Lennar (LEN) rebounds nicely after the homebuilder topped earnings and sales estimates in Q4 (Nov). Today’s initial unfavorable reaction largely stemmed from LEN’s weak new orders outlook for Q1 (Feb). The company expects orders to range from 12,000-13,500, reasonably below the new orders of 15,747 it posted in the year-ago quarter. It would also mark the lowest number of new orders since LEN’s pandemic quarter in 2Q20 (May) when the company boasted new orders of just 13,015.
It is no surprise by this point that homebuilders are enduring substantial headwinds given the one-two-punch of rising rates and elevated inflation. However, LEN and many of its close competitors, like D R Horton (DHI) and PulteGroup (PHM), have seen their shares trade mostly in line with the broader market, especially recently, as the Fed’s rate hike campaign becomes clearer.
Outside of a weak new order outlook, LEN also saw its cancellations rate climb to 26% in Q4, up meaningfully from 12% in the year-ago period, underpinning the rapidly changing demand environment as rates increase.
Meanwhile, LEN missed its new orders forecast of 14,000-15,500 for Q4, posting orders of just 13,200, a 15% decline yr/yr.

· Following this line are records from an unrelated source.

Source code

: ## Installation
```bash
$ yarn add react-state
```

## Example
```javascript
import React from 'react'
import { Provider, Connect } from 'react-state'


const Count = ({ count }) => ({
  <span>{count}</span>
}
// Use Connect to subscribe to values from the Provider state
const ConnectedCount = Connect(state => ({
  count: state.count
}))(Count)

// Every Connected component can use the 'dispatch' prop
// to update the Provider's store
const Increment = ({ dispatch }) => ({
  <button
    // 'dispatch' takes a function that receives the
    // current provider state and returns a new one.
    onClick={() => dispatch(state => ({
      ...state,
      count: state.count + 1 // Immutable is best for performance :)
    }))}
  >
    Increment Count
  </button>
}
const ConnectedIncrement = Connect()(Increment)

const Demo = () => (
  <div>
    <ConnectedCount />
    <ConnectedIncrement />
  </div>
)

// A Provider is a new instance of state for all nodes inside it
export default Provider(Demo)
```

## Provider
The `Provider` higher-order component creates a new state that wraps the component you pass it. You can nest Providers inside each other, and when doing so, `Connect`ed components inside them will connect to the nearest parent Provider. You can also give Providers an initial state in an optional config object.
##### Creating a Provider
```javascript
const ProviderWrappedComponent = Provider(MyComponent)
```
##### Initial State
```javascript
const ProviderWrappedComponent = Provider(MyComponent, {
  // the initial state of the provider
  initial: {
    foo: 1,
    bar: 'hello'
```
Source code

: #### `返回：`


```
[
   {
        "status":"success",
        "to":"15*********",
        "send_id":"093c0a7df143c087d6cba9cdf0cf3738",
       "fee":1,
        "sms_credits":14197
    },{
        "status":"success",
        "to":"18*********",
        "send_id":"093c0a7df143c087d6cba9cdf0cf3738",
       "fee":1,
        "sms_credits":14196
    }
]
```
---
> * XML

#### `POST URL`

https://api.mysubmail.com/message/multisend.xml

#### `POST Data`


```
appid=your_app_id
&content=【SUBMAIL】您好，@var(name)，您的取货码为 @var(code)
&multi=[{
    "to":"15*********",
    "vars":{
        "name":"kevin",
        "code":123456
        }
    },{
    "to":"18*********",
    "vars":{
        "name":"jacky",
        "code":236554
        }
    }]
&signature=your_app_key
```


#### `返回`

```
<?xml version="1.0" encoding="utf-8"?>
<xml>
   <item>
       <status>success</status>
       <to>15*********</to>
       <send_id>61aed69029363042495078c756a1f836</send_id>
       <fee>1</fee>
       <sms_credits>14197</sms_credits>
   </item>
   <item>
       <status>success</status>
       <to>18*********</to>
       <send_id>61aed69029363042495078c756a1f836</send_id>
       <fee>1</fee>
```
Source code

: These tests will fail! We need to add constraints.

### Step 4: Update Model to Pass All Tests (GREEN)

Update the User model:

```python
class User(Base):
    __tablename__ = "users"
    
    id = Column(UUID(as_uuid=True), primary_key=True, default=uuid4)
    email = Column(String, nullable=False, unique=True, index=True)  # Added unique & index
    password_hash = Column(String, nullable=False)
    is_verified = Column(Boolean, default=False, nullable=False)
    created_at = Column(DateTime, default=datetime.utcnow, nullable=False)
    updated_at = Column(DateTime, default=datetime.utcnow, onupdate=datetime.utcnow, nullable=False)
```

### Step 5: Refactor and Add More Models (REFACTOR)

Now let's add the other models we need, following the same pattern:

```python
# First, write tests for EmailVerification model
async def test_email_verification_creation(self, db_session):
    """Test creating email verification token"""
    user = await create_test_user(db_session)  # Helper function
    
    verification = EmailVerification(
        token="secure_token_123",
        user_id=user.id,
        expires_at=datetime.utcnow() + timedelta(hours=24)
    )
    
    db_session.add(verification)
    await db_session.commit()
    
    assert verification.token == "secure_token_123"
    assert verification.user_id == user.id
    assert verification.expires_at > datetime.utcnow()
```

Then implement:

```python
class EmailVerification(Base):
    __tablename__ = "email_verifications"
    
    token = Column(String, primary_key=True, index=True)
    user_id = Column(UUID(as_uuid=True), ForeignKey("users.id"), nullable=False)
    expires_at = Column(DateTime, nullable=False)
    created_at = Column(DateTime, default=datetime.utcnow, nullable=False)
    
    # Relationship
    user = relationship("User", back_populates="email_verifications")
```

This sentiment echoes what we have heard over the past few months from other homebuilders like KB Home (KBH) and Toll Brothers (TOL).
Bottom line, LEN will continue to face challenges in the short run. However, the economic picture is becoming more apparent as the Fed provides further details on its rate-raising roadmap and CPI reports indicate inflationary pressures are easing. Finally, it is important to watch the $95 mark, as this price has acted as tough resistance throughout the bulk of the year.